(Dataset items)
·····
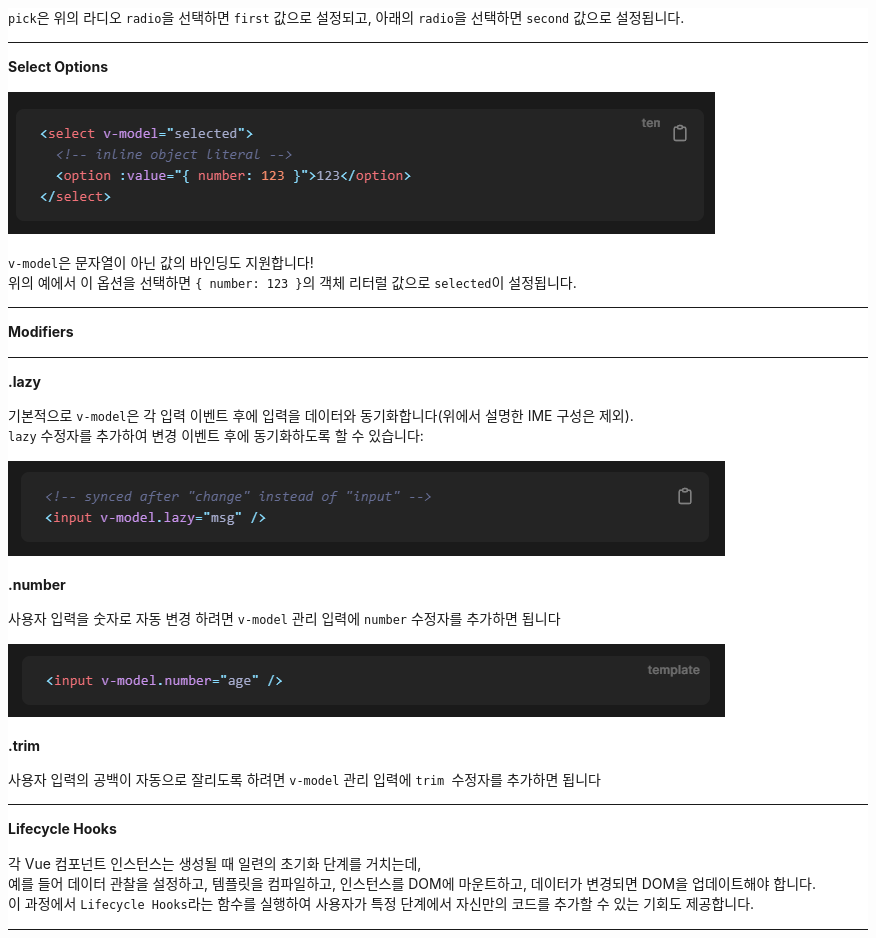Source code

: `pick`은 위의 라디오 `radio`을 선택하면 `first` 값으로 설정되고, 아래의 `radio`을 선택하면 `second` 값으로 설정됩니다.    

---

**Select Options**   

![](../assets/images/2023-07-17-20-23-28.png)

`v-model`은 문자열이 아닌 값의 바인딩도 지원합니다!    
위의 예에서 이 옵션을 선택하면 `{ number: 123 }`의 객체 리터럴 값으로 `selected`이 설정됩니다.    

---

**Modifiers**    

---

**.lazy**    

기본적으로 `v-model`은 각 입력 이벤트 후에 입력을 데이터와 동기화합니다(위에서 설명한 IME 구성은 제외).   
`lazy` 수정자를 추가하여 변경 이벤트 후에 동기화하도록 할 수 있습니다:

![](../assets/images/2023-07-17-20-26-35.png)

**.number**    

사용자 입력을 숫자로 자동 변경 하려면 `v-model` 관리 입력에 `number` 수정자를 추가하면 됩니다    

![](../assets/images/2023-07-17-20-28-04.png)

**.trim**    

사용자 입력의 공백이 자동으로 잘리도록 하려면 `v-model` 관리 입력에 `trim `수정자를 추가하면 됩니다    

---

**Lifecycle Hooks**   

각 Vue 컴포넌트 인스턴스는 생성될 때 일련의 초기화 단계를 거치는데,    
예를 들어 데이터 관찰을 설정하고, 템플릿을 컴파일하고, 인스턴스를 DOM에 마운트하고, 데이터가 변경되면 DOM을 업데이트해야 합니다.   
이 과정에서 `Lifecycle Hooks`라는 함수를 실행하여 사용자가 특정 단계에서 자신만의 코드를 추가할 수 있는 기회도 제공합니다.   

---
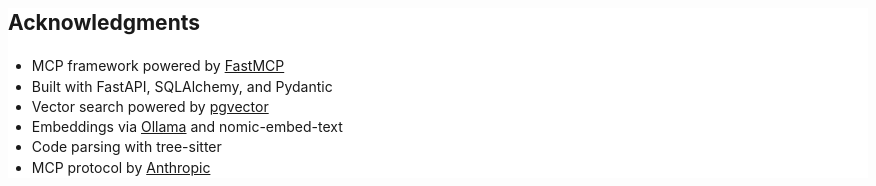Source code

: ## Acknowledgments

- MCP framework powered by [FastMCP](https://github.com/jlowin/fastmcp)
- Built with FastAPI, SQLAlchemy, and Pydantic
- Vector search powered by [pgvector](https://github.com/pgvector/pgvector)
- Embeddings via [Ollama](https://ollama.com/) and nomic-embed-text
- Code parsing with tree-sitter
- MCP protocol by [Anthropic](https://modelcontextprotocol.io/)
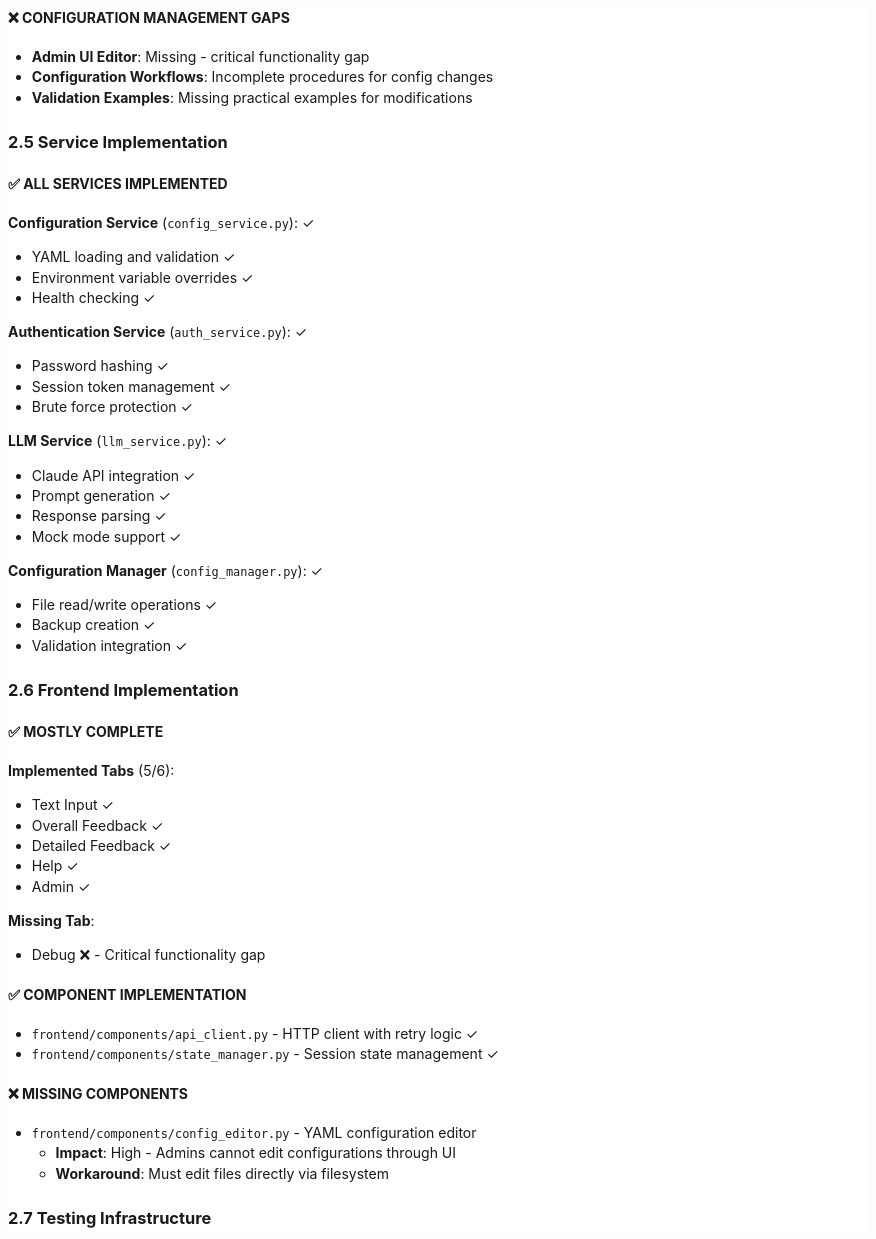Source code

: #### ❌ CONFIGURATION MANAGEMENT GAPS
- **Admin UI Editor**: Missing - critical functionality gap
- **Configuration Workflows**: Incomplete procedures for config changes
- **Validation Examples**: Missing practical examples for modifications

### 2.5 Service Implementation

#### ✅ ALL SERVICES IMPLEMENTED
**Configuration Service** (`config_service.py`): ✓
- YAML loading and validation ✓
- Environment variable overrides ✓
- Health checking ✓

**Authentication Service** (`auth_service.py`): ✓
- Password hashing ✓
- Session token management ✓
- Brute force protection ✓

**LLM Service** (`llm_service.py`): ✓
- Claude API integration ✓
- Prompt generation ✓
- Response parsing ✓
- Mock mode support ✓

**Configuration Manager** (`config_manager.py`): ✓
- File read/write operations ✓
- Backup creation ✓
- Validation integration ✓

### 2.6 Frontend Implementation

#### ✅ MOSTLY COMPLETE
**Implemented Tabs** (5/6):
- Text Input ✓
- Overall Feedback ✓
- Detailed Feedback ✓
- Help ✓
- Admin ✓

**Missing Tab**:
- Debug ❌ - Critical functionality gap

#### ✅ COMPONENT IMPLEMENTATION
- `frontend/components/api_client.py` - HTTP client with retry logic ✓
- `frontend/components/state_manager.py` - Session state management ✓

#### ❌ MISSING COMPONENTS
- `frontend/components/config_editor.py` - YAML configuration editor
  - **Impact**: High - Admins cannot edit configurations through UI
  - **Workaround**: Must edit files directly via filesystem

### 2.7 Testing Infrastructure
·····
- _WORK TO COMPLETE_
Copy the data word for word, from the line with "사용자 입력의 공백이" through the line with "- Mock mode support ✓", including both of those lines. Leave the pictures out.

- _RESPONSE TO THIS TASK_
사용자 입력의 공백이 자동으로 잘리도록 하려면 `v-model` 관리 입력에 `trim `수정자를 추가하면 됩니다    

---

**Lifecycle Hooks**   

각 Vue 컴포넌트 인스턴스는 생성될 때 일련의 초기화 단계를 거치는데,    
예를 들어 데이터 관찰을 설정하고, 템플릿을 컴파일하고, 인스턴스를 DOM에 마운트하고, 데이터가 변경되면 DOM을 업데이트해야 합니다.   
이 과정에서 `Lifecycle Hooks`라는 함수를 실행하여 사용자가 특정 단계에서 자신만의 코드를 추가할 수 있는 기회도 제공합니다.   

---
Source code

: ## Acknowledgments

- MCP framework powered by [FastMCP](https://github.com/jlowin/fastmcp)
- Built with FastAPI, SQLAlchemy, and Pydantic
- Vector search powered by [pgvector](https://github.com/pgvector/pgvector)
- Embeddings via [Ollama](https://ollama.com/) and nomic-embed-text
- Code parsing with tree-sitter
- MCP protocol by [Anthropic](https://modelcontextprotocol.io/)
Source code

: #### ❌ CONFIGURATION MANAGEMENT GAPS
- **Admin UI Editor**: Missing - critical functionality gap
- **Configuration Workflows**: Incomplete procedures for config changes
- **Validation Examples**: Missing practical examples for modifications

### 2.5 Service Implementation

#### ✅ ALL SERVICES IMPLEMENTED
**Configuration Service** (`config_service.py`): ✓
- YAML loading and validation ✓
- Environment variable overrides ✓
- Health checking ✓

**Authentication Service** (`auth_service.py`): ✓
- Password hashing ✓
- Session token management ✓
- Brute force protection ✓

**LLM Service** (`llm_service.py`): ✓
- Claude API integration ✓
- Prompt generation ✓
- Response parsing ✓
- Mock mode support ✓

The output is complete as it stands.